P.S.: não há citações aos escândalos nos governos Sarney, FHC e Collor. Estranho, não?

Netflix?

A diretora foi esperta, assim como a própria Netflix, ao lançar esse documentário (?) na plataforma. Ao contrário do Brasil Paralelo que quis lançar seu documentário 1964: o Brasil entre armas e livros nos cinemas (e foi sumariamente proibido), Petra optou por colocar seu trabalho na Netflix. Com o auxílio das redes sociais e da própria rede de streaming, seu documentário ganhou o ódio e o amor da população polarizada do nosso país.

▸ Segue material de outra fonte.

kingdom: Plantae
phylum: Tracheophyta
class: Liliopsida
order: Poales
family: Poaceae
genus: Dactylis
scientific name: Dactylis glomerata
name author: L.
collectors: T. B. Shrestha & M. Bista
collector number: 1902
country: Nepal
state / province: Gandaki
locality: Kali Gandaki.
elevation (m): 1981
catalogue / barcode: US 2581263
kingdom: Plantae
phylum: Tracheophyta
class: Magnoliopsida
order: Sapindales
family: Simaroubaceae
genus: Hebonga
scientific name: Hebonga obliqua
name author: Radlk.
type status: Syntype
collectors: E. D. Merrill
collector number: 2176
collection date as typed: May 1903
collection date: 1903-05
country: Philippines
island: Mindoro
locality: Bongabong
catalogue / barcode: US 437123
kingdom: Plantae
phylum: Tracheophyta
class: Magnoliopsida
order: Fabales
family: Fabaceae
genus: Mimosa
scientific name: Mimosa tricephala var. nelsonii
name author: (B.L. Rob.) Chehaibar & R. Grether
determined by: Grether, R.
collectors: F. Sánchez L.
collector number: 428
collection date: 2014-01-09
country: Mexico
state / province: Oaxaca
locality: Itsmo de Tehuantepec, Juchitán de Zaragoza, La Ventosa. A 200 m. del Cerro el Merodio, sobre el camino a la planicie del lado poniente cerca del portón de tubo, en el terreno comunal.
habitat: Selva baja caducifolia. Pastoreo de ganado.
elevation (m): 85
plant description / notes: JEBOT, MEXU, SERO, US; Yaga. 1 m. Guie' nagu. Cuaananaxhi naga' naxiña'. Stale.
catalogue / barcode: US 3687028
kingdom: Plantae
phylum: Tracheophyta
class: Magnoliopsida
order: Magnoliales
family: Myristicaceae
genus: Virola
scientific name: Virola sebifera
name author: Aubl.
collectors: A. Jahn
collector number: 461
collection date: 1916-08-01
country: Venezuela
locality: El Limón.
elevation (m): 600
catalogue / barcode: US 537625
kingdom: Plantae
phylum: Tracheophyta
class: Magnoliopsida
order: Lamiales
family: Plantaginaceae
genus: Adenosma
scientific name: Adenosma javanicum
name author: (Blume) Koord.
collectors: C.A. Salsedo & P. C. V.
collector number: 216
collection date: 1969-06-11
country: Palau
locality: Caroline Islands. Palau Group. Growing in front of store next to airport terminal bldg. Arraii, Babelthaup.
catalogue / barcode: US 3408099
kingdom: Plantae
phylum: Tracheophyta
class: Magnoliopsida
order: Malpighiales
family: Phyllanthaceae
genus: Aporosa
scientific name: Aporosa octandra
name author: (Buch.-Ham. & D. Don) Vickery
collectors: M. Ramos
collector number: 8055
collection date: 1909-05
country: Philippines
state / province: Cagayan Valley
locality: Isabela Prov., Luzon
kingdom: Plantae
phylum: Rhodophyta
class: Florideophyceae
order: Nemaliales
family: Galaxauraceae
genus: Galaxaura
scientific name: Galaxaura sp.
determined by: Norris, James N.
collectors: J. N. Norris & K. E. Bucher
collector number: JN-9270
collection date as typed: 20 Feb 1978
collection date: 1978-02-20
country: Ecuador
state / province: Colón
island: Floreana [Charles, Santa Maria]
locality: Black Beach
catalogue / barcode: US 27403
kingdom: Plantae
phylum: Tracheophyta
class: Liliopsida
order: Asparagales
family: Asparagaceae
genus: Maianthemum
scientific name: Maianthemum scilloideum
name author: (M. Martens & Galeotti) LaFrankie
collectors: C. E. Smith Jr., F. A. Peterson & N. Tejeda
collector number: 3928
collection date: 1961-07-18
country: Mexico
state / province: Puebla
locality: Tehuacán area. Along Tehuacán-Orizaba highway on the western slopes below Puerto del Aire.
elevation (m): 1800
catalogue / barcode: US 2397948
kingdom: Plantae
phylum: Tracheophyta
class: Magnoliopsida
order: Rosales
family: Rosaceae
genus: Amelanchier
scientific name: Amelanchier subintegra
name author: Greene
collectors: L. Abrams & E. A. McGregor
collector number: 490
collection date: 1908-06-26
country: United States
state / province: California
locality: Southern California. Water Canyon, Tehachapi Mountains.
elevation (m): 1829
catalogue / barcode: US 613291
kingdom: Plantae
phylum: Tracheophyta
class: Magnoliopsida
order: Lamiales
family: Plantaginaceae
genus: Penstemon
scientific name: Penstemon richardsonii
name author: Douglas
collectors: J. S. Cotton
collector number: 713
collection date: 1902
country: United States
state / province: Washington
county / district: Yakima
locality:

Assim, diante de tudo que foi exposto, digo que não apreciei seu trabalho por vários motivos, sendo o pior deles a forma como ela conduz o espectador a acreditar que Lula é um Messias, um homem que só quer o bem do povo mais carente, algo já desmentido através de seu enriquecimento e da forma como grandes forças políticas e legislativas ainda permanecem ao seu lado, mesmo na prisão. E é nessa prisão que, tal como Fernandinho Beira-Mar e outros chefes do tráfico, ele manobra e coordena o cenário político da esquerda em nosso país.